## PROBLEM STATEMENT
Continue the advice below on freeing up work hours through automation, starting right after its last sentence.

## SOURCE PASSAGE
1. Purchase a copy of joe's book for self and everyone at work and everyone
you know.


To be serious though, in your shoes, my choice would be to work 70-80 hours
a week and spend the extra 10-20 hours for a while trying to identify
anything that could be automated or handled in some other safe way that
requires less of my time and then work to get that done. Try to find some
big hitters that if you get cleared out of the way gives you more time to
find more things to automate to get out of the way. If you save say 2
minutes on something you do 20 times a day that is still 40 minutes saved.

## EXTRACTED DATA
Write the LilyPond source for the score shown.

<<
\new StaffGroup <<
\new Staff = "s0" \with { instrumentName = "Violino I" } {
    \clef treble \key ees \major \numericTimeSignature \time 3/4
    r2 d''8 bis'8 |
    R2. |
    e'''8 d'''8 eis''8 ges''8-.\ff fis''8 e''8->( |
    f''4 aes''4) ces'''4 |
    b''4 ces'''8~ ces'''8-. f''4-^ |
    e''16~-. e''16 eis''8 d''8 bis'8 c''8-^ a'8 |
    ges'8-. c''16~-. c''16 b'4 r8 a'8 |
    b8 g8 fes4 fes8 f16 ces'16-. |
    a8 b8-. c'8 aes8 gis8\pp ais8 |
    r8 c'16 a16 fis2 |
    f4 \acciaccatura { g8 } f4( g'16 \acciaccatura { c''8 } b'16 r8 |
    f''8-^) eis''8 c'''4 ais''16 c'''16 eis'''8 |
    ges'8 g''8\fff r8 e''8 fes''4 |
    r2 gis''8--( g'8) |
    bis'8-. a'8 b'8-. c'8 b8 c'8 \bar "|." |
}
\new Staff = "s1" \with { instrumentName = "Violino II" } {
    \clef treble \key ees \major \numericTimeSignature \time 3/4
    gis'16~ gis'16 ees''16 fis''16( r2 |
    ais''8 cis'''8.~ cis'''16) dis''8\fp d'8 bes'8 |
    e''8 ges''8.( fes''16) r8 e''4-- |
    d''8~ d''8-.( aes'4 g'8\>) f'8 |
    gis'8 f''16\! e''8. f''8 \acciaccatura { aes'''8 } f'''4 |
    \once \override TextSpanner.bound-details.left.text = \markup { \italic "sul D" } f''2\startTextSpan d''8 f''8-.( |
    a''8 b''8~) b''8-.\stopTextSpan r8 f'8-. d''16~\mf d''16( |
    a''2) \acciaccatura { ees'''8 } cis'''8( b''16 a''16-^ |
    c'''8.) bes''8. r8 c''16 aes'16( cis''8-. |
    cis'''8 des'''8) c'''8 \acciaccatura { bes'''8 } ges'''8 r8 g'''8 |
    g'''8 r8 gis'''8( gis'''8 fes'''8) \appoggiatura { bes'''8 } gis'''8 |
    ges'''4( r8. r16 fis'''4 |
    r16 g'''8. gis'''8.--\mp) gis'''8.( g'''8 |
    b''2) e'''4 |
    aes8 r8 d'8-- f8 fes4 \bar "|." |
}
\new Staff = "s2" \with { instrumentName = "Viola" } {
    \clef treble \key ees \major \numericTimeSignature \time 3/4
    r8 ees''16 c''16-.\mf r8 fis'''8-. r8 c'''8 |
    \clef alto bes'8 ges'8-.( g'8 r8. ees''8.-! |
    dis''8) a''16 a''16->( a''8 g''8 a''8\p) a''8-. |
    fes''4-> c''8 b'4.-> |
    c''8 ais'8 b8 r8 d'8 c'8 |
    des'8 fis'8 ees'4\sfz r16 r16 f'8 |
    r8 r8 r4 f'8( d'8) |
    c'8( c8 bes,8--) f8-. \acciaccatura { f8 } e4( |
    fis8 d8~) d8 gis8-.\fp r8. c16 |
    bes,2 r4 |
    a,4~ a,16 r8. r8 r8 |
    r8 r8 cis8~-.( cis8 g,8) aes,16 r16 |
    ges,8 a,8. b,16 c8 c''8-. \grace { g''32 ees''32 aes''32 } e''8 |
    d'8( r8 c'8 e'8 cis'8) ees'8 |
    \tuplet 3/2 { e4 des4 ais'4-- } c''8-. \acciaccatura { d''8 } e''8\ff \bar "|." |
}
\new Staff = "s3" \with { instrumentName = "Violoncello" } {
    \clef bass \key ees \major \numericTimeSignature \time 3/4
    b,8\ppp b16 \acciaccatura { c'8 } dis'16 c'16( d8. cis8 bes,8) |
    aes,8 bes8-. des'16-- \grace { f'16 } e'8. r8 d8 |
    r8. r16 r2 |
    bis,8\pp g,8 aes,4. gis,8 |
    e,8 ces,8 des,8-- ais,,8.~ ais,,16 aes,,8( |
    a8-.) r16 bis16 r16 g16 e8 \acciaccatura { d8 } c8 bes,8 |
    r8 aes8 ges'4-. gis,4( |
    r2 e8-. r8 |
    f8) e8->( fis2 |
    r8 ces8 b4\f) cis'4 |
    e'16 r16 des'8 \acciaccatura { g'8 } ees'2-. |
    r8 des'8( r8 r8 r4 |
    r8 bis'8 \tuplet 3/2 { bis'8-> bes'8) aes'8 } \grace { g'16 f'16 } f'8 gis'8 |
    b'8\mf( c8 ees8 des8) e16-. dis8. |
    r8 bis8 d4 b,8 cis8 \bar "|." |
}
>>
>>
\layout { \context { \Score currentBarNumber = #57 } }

## WRITTEN ANSWER
Also consider that when you automate things, they tend to be done in a more
consistent manner so you run into less issues due to small mistakes in
consistency that cause investigation time. The last ops position that I
started back in 2001 when I did this I actually ended up working closer to
probably 100 or more hours a week handling manually requests and issues
globally as I was the only one on the brand new team that had any
understanding on how to really fix things that were broken and things at
that point were very broken. That went on for months but slowly adding the
appropriate scripts the work load reduced as things took minutes instead of
tens of minutes or seconds instead of minutes and the other guys were able
to run the scripts to do things and were spinning up on how everything
worked.

If you do nothing manually that is recurring I would be extremely surprised.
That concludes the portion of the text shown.